California Governor Gavin Newsom, a Democrat, said he would bar a state police training agency from teaching a restraint technique, sometimes called a “sleeper hold,” that involves restricting the carotid artery in the neck.
And in New York, Governor Andrew Cuomo said his state should lead the way in passing “Say Their Name” reforms, including making police disciplinary records publicly available and banning chokeholds.
“Mr Floyd’s murder was the breaking point,” Cuomo, also a Democrat, said in a statement. “People are saying enough is enough, we must change.”
Amid accusations across the country of police use of excessive force during the 11 days of protests, a federal judge in Denver ordered city police to stop deploying tear gas, plastic bullets and other “less-than-lethal” devices such as flash grenades. The temporary injunction was in response to a lawsuit filed by protesters.
A spokesman for the Denver Police Department said the force would comply with the order.

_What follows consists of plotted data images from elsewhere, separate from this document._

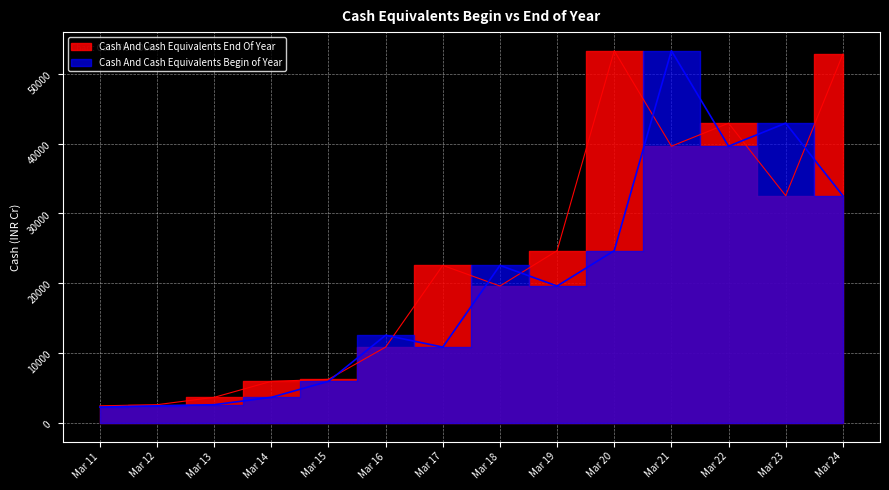

What is the lowest value of the Cash And Cash Equivalents Begin of Year series?

2300.3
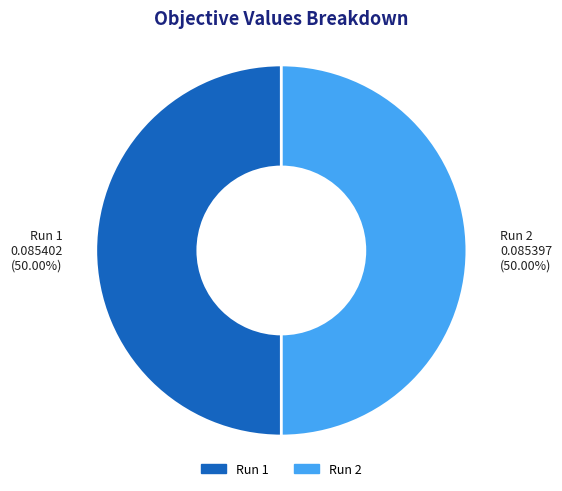

Is the sum of Run 2 0.085397 (50.00%) and Run 1 0.085402 (50.00%) greater than half?

Yes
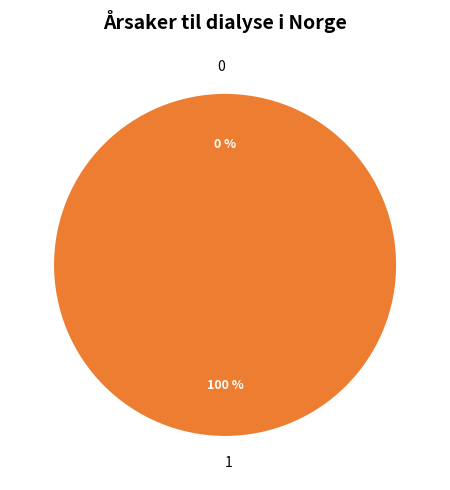

Count the number of slices in the pie.

2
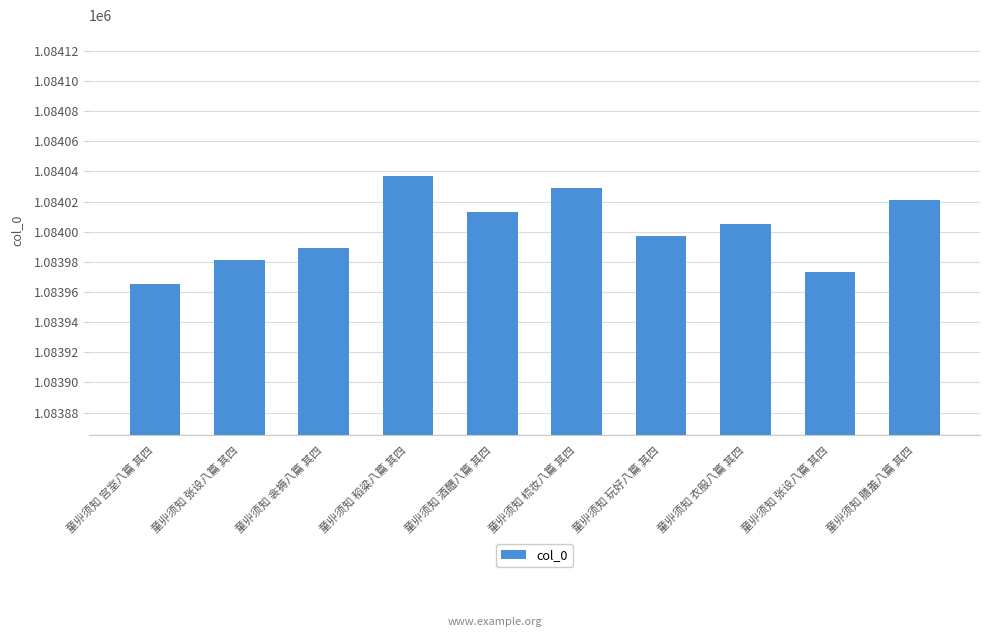

How many values are below 1084005?

5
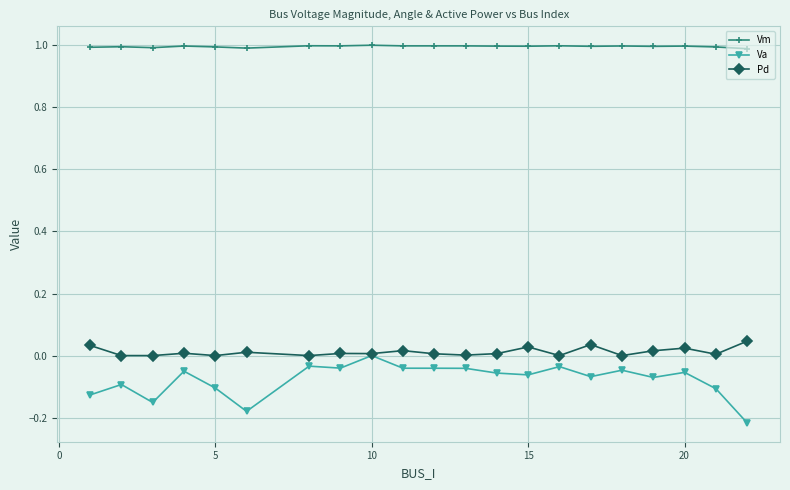

What are all the series names shown in the legend?

Vm, Va, Pd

National Football League Commissioner Roger Goodell, in a videotaped message, said the NFL had made mistakes in not listening to players and it would now “encourage all to speak out and peacefully protest.”
The NFL, ranked as America’s most popular professional league in polls and television ratings, has been locked in a debate with players over kneeling protests during the national anthem before games, a practice made popular by quarterback Colin Kaepernick, who is black, in 2016 to protest against racial injustice and police brutality.